[Instructions to follow] Below is a block of records; reproduce all of them exactly and leave out any pictures.

[Task material]
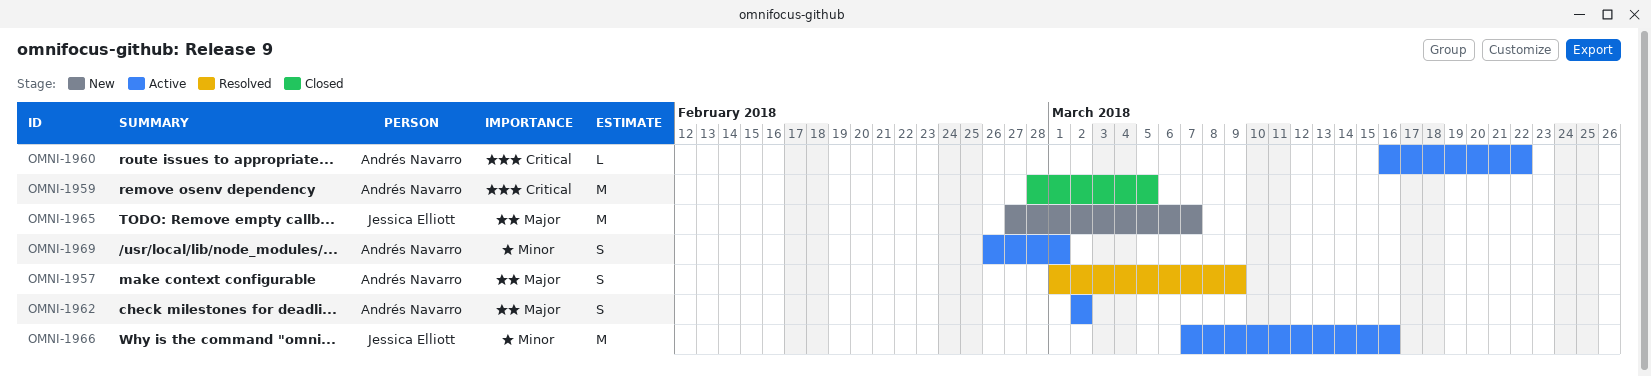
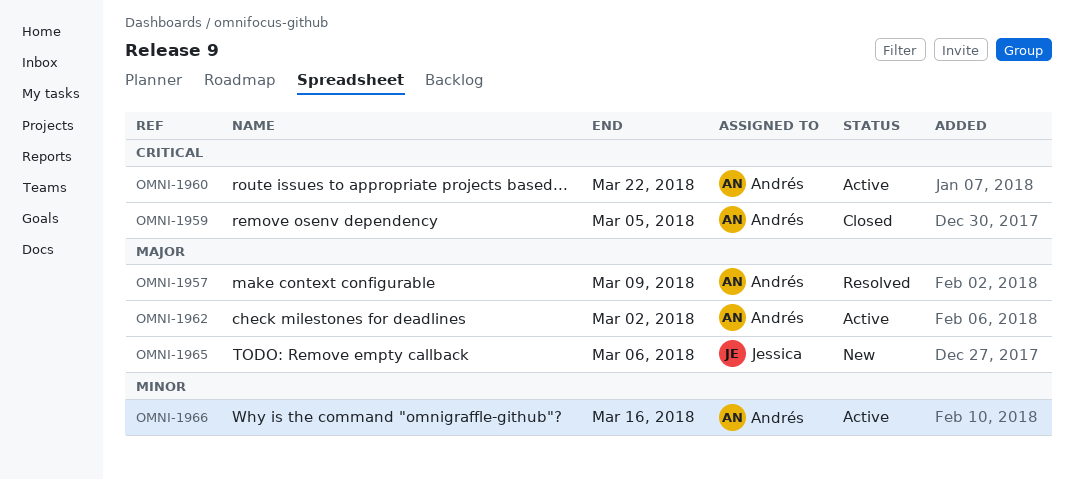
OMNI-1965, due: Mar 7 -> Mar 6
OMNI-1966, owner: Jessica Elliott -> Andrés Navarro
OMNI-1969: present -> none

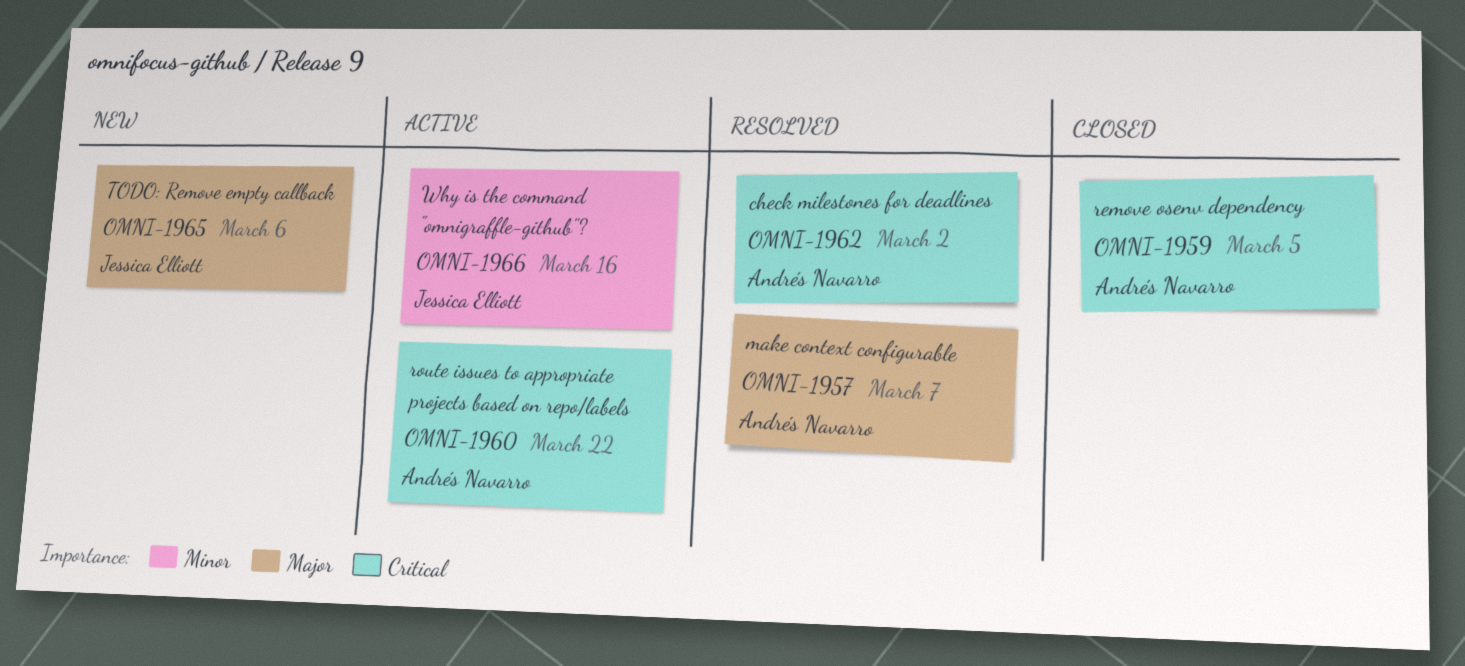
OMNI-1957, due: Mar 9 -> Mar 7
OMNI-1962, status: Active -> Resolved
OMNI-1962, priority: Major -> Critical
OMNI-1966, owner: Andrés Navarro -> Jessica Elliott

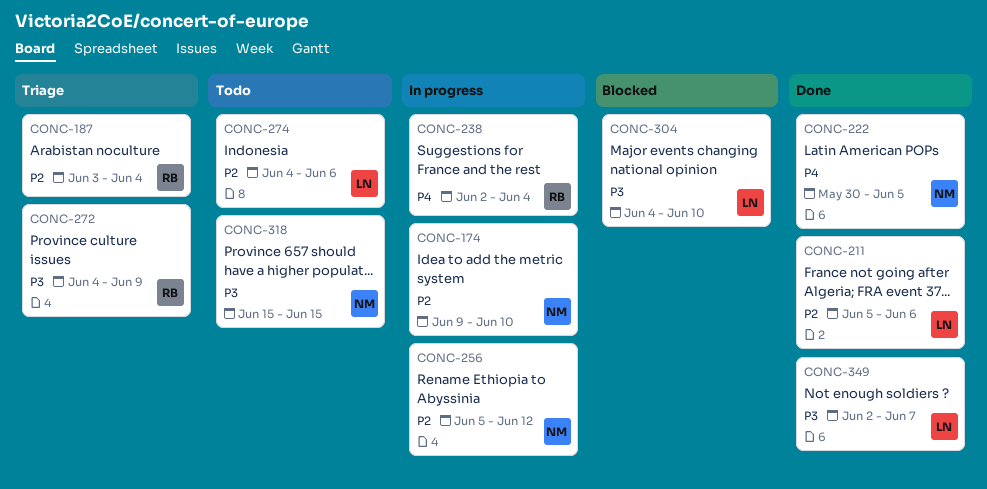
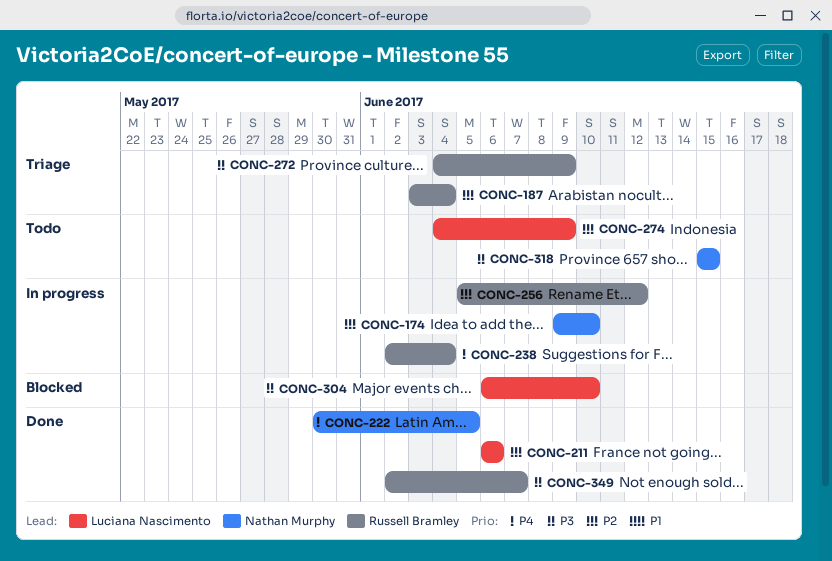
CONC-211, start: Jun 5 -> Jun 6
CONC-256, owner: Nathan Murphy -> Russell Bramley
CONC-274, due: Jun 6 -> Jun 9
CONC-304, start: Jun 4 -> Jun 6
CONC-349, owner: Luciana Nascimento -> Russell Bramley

[Completed task]
OMNI-1965, due: Mar 7 -> Mar 6
OMNI-1966, owner: Jessica Elliott -> Andrés Navarro
OMNI-1969: present -> none

OMNI-1957, due: Mar 9 -> Mar 7
OMNI-1962, status: Active -> Resolved
OMNI-1962, priority: Major -> Critical
OMNI-1966, owner: Andrés Navarro -> Jessica Elliott

CONC-211, start: Jun 5 -> Jun 6
CONC-256, owner: Nathan Murphy -> Russell Bramley
CONC-274, due: Jun 6 -> Jun 9
CONC-304, start: Jun 4 -> Jun 6
CONC-349, owner: Luciana Nascimento -> Russell Bramley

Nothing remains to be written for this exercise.